Regardless of how old the polar bear is as a species, or whether it's a species at all, the purpose of such studies is to gain a better understanding of the great white bear's ability to survive in the Arctic, which is now rapidly transforming as a result of accelerated global warming. Understanding how the bears weathered past climate changes or sea ice–free conditions might help identify what could be done to help the unique animal survive.
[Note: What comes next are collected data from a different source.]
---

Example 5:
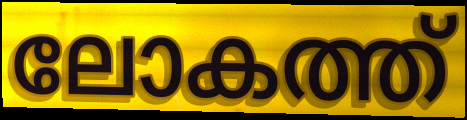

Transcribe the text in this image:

ലോകത്ത്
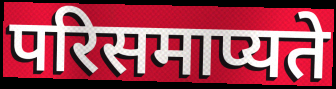
परिसमाप्यते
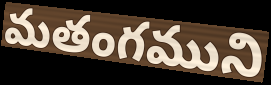
మతంగముని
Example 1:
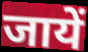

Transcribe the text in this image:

जायें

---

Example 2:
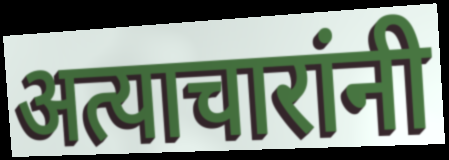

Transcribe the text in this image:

अत्याचारांनी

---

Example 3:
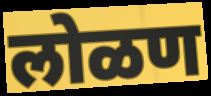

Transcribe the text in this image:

लोळण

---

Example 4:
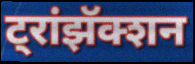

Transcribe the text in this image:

ट्रांझॅक्शन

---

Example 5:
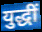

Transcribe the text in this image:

युद्धीं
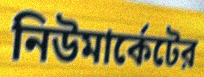
নিউমার্কেটের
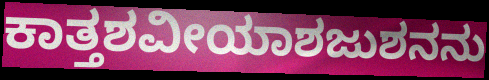
ಕಾತ್ತಶವೀಯಾಶಜುಶನನು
The new analysis suggests that the key may be refuges with suitable environmental conditions. For example, the polar bear specimen from roughly 120,000 years ago survived in Svalbard during a warm interglacial period because that Arctic archipelago remained more frozen than other areas. "It is possible that Svalbard may have provided one such important refuge during warming periods, in which small polar bear populations survived and from which founder populations expanded during cooler periods," argues biologist Charlotte Lundqvist of the University at Buffalo, The State University of New York, who is a co-author of the new study. That could also explain modern polar bear's relative lack of genetic diversity, which appears to have been declining for 500,000 years. The new genetic analysis found less difference between polar bears living on opposite sides of the Arctic than between Asians and Europeans.
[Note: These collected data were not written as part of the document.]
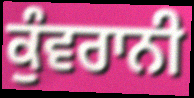
ਕੁੰਵਰਾਨੀ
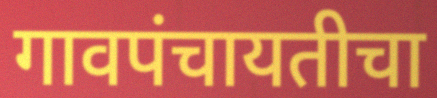
गावपंचायतीचा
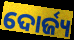
ଦୋର୍ଜ୍ୟ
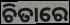
ଚିତାରେ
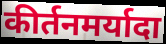
कीर्तनमर्यादा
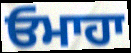
ਓਮਾਹਾ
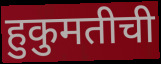
हुकुमतीची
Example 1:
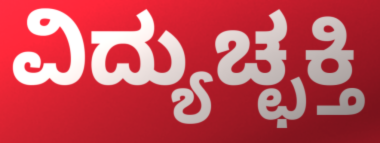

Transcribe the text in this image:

ವಿದ್ಯುಚ್ಛಕ್ತಿ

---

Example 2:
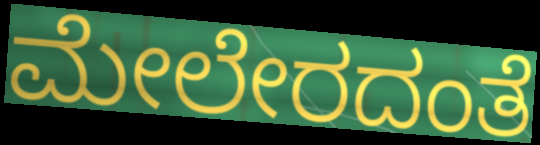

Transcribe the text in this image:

ಮೇಲೇರದಂತೆ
But places like the ancient icy oasis of Svalbard, should they endure relatively unchanged through human-induced global warming, may not be enough to save the polar bear this time. After all, the bear faces the impacts of human pollution, hunting and increased activity in the Arctic, such as shipping and oil drilling as well as the changes in its sea ice habitat. "There is no species that deserves careful study at this time more than the polar bear," Miller says. "I want my great-grandchildren to be able to see them."